- _Document extract_
+---+

Preferably, the second coating layer exhibits a Blocking Scale score of 7 or more, and more preferably exhibits a Blocking Scale score of 8 or more.
The backcoating system of the present invention provides textiles that exhibit exceptional hydrostatic and durability performance. Additionally, opaque bleed through and chalking may be substantially eliminated by the system of the present invention as well. Because the second coating does not block, the textiles of the present invention exhibit exceptional slip and tailorability characteristics.

Detailed Description
The term "hydrophobicity" as used herein means that the coating is water repellent and resists removal by washing. The term "oleophobicity" as used herein means that the coating is resistant to attack and removal by oils. The two terms may be combined herein with reference to the term "repellent." The term "stain resistant" as used herein means that the coating exhibits high stain release.
As used herein, the term "copolymer" encompasses both oligomeric and polymeric materials, and encompasses polymers incorporating two or more monomers. As used herein, the term "monomer" means a relatively low molecular weight material (i.e., generally having a molecular weight less than about 500

Daltons) having one or more polymerizable groups. "Oligomer" means a relatively intermediate sized molecule incorporating two or more monomers and generally having a molecular weight of from about 500 up to about 10,000 Daltons.
"Polymer" means a relatively large material comprising a substructure formed two or more monomeric, oligomeric, and/or polymeric constituents and generally having a molecular weight greater than about 10,000 Daltons.
As noted above, the first coating layer is a coating that is tacky in nature. This tackiness is determined by testing the coating in accordance with ASTM test 4946-89 to see if it exhibits a Blocking Scale score of 4 or less. Tackiness may be obtained in a number of ways apparent to the skilled artisan.

+---+

- _Data records_
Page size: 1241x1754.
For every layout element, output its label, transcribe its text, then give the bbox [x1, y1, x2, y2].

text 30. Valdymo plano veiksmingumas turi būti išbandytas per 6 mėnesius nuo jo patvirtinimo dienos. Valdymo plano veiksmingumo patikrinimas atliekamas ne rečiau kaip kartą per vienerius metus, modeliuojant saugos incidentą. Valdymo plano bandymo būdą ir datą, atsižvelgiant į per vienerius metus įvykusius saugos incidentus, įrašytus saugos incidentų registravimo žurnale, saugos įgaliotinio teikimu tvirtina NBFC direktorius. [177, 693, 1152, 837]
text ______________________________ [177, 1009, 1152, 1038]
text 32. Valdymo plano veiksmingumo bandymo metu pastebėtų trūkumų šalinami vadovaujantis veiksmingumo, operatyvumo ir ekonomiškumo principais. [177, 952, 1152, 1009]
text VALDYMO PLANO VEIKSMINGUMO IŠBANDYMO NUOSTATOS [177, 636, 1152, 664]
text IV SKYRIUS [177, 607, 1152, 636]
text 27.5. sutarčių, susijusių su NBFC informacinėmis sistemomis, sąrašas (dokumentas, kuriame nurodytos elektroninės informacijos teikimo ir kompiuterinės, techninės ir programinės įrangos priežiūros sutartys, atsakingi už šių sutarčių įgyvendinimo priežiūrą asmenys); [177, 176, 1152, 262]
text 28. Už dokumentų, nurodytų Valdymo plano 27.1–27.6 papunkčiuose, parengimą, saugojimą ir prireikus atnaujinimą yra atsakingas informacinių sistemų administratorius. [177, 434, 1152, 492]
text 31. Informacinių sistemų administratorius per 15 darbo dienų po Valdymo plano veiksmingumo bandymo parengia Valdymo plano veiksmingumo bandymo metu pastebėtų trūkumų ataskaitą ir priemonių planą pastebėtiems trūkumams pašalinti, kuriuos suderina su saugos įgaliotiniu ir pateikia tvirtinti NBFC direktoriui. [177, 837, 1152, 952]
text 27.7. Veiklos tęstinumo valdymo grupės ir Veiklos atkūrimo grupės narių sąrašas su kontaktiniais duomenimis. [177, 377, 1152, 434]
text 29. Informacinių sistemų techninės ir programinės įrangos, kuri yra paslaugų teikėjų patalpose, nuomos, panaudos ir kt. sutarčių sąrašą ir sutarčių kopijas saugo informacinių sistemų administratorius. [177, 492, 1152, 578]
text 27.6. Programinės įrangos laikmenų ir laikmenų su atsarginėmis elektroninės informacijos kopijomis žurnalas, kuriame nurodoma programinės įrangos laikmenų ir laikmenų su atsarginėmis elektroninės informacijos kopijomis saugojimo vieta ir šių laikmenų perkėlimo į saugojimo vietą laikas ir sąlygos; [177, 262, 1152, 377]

+---+

Answer these questions from the textile backcoating excerpt:
1. What Blocking Scale score shows that the first coating layer is tacky?
2. What molecular weight range does an oligomer generally have?
3. What does the term "oleophobicity" mean in this excerpt?
The rows aren't needed for this work.

1. A score of 4 or less, when tested under ASTM test 4946-89.
2. From about 500 up to about 10,000 Daltons.
3. The coating resists attack and removal by oils.